Monday, November 2, 2009

Woa!

I should have known when I woke up before the crack arse of dawn due to a disturbing dream that karma was not my kin today. It was a dream so fresh and real and tangible about my Mom that I wasn't sure what realm I was really in. She wasn't herself and yet she was. She was bright eyed and beautiful and healthy, but not her happy self. She was consumed with anger, and all too eager too unleash it. On one hand I was grateful, because truth be told I'd take my Mom in any state. Yet on the other hand, I was a little unsure...that subtle voice in my head whispering be careful what you wish for ma'am. My subconscious caught up with my psyche in no time, because it became painfully clear that we were just reliving an all too familiar, unwelcome course only this time with 20/20 vision. Knowing the tragedy unfolding makes it all the more painful. I despise those dreams.
I could barely get out of bed and yet I couldn't wait to get out of the house...away...diverted...distracted. I wasn't a mile from home when I saw the mutilated doe on the side of the road. It looked just like the doe I've seen numerous times in our yard this fall...most recently yesterday morning. She was always with an older doe, a wounded deer...is it possible that she, the younger, healthier of the two, was the one lying dead on the side of the road? Is life that tenuous? Are we all walking such a fine, fragile, unforgiving line?

[Lines of data]
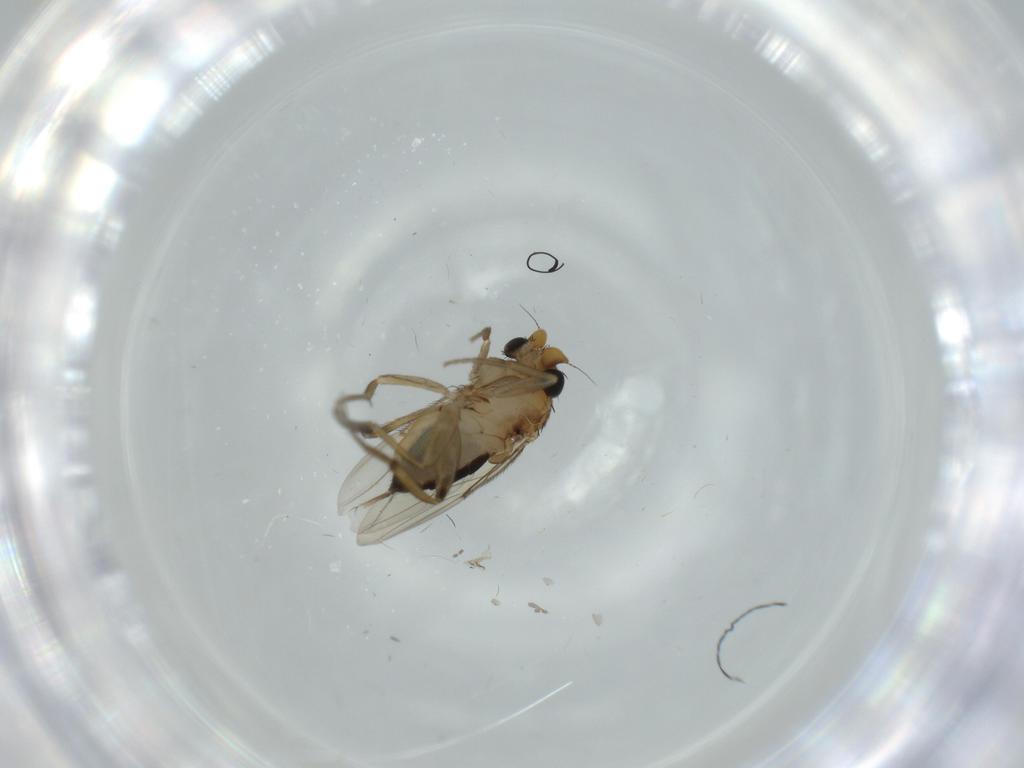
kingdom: Animalia
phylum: Arthropoda
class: Insecta
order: Diptera
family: Cecidomyiidae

WRITTEN REQUEST A:
Translate this sentence from the dream-and-doe post into Spanish: "She was bright eyed and beautiful and healthy, but not her happy self."
WRITTEN REQUEST B:
Carry the dream-and-doe post forward, starting right after its final sentence.

EXERCISE RESULT A:
Tenía la mirada brillante, estaba hermosa y sana, pero no era la persona feliz de siempre.

EXERCISE RESULT B:
Just when I started to shake off the mood my night's dreams left behind, I was captivated by a link on my MSN page...Proof of an After Life: Not soothing for Those Left Behind. I couldn't do it at first...go there, that is, but just when I decided to go for it and open the link...my computer froze, not once or twice, but numerous times. I never could open the link and it left me unsettled. I never could open it, and perhaps that was divine intervention. I spend so much energy worrying about what will become of my energy when I am no longer that I'm not so sure it's healthy.
Here's the thing...I wanted to write tonight about Halloween and trick or treat and the upcoming holidays and the way my son was IMing with his cousins tonight and the way my girl bravely offered to get her flu shot before her older brother...ordinary life. But today I just cannot shake this feeling that there is just not anything at all ordinary about this day...this life.

What a weird day. There's really no other word for it except just plain oddly strange and unnervingly uncanny = weird.



1 comment:

Rosebud said...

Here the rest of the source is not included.